Descem as remessas da Emigração... e ninguém quer saber porquê


Os números de que dispomos dizem que as remessas dos chamados emigrantes portugueses desceram10,8%, nos primeiros nove meses do ano que mandámos agora para a mansão onde os séculos dormem.

De facto, os portugueses residentes no estrangeiro enviaram para Portugal 9,3 milhões de euros diários nos primeiros nove meses deste ano. O que significa, afinal, uma quebra de 10,8% em relação a igual período de 2001. De acordo com dados divulgados pelo Banco de Portugal, os portugueses radicados no estrangeiro enviaram um total de 2,5 mil milhões de euros neste período.

Portanto, descem as remessas dos chamados emigrantes. E ninguém sabe porquê. Ou melhor, sabe-se porquê... mas ninguém o quer dizer.

Hão-de dizer-nos, quando tiverem tempo - o que nunca vai acontecer, porque os nossos governantes andam muito ocupados com outras coisas... - o que é que da parte do Portugal-"mãe" foi feito pelo outro Portugal... que nós formamos cá fora. O que é que nos dão. Qual a fatia do bolo total destas remessas que nos entram, de novo, no bolso. Isto, claro, sem esquecer que muitos dos que enviam dinheiro o fazem para solver compromissos seus... da sua própria vida. O que, de qualquer modo, não invalida em nada o raciocínio...

Dizem-nos, também, que a França é a principal fonte de remessas para Portugal, com 934,7 milhões de euros. Desceu 1,6% relativamente ao ano anterior. Na Europa, foram os portugueses radicados na Suíça que protagonizaram o maior aumento no volume de remessas. Passaram de 517,3 milhões de euros para 536 milhões.

A senhora Dona Europa a funcionar. E a enviar mais dinheiro para Portugal. O que também se compreende. Se fizermos as contas ao que se recebe, em contrapartida, noutros pontos do globo... em matéria de apoio por parte de Portugal... entende-se que seja a Europa a enviar mais. Mesmo não tendo tudo o que precisa - e não tem - a Europa, com a França à cabeça, tem incomparàvelmente mais do que o Canadá, os Estados Unidos, a Venezuela. Ou não será assim?

O que se faz pelo ensino de Português na Europa não tem comparação com o que se faz fora da Europa. Idem... no que se gasta em projectos de incentivos às associações ou no apoio à terceira idade. Para falar apenas em alguns dos sectores.

Portugal discrimina, de facto, os Portugueses fora da Europa.

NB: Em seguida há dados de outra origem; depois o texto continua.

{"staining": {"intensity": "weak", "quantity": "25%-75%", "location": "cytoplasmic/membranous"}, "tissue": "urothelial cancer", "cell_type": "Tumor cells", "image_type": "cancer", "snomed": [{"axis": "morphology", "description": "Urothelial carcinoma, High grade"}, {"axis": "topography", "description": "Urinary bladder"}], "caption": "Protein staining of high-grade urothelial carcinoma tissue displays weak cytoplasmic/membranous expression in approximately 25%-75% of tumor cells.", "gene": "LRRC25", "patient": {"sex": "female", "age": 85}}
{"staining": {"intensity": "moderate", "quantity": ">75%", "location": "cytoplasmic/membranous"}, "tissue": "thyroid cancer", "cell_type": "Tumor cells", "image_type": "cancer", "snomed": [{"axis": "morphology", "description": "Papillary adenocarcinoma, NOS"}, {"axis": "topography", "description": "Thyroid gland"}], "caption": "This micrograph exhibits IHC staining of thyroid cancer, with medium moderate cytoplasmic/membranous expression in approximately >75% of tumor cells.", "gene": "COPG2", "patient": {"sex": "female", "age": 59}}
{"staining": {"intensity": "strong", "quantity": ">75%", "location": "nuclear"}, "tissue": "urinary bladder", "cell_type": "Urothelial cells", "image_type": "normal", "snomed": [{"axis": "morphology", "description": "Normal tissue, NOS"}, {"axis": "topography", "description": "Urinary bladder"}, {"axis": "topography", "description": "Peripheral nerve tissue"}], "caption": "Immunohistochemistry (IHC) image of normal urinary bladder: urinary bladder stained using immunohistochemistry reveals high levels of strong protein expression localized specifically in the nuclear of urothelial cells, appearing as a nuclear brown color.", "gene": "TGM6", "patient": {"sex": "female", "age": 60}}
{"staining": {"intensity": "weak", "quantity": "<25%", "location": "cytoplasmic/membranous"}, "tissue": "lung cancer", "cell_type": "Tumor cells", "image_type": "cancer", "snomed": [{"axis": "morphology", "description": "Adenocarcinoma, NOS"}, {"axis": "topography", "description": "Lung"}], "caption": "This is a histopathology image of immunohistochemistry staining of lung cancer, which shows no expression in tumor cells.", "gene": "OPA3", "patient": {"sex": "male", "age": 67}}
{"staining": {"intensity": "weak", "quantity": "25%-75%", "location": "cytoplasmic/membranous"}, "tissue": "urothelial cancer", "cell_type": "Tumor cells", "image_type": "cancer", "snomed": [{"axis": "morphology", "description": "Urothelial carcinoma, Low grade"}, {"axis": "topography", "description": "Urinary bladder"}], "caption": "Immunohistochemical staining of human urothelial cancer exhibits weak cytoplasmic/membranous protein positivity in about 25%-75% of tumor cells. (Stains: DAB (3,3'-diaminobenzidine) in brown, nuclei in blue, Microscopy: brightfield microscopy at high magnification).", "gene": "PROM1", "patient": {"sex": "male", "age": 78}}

Discrimina, no fundo, todos os Portugueses que sairam das fronteiras nacionais. Dá a uns muito mais do que dá a outros. E em termos de apoio moral - que às vezes é disso que se trata - Portugal esquece os seus filhos que se espalharam pelo Mundo. Trata-os como enteados. E mesmo como enteados... são mal tratados.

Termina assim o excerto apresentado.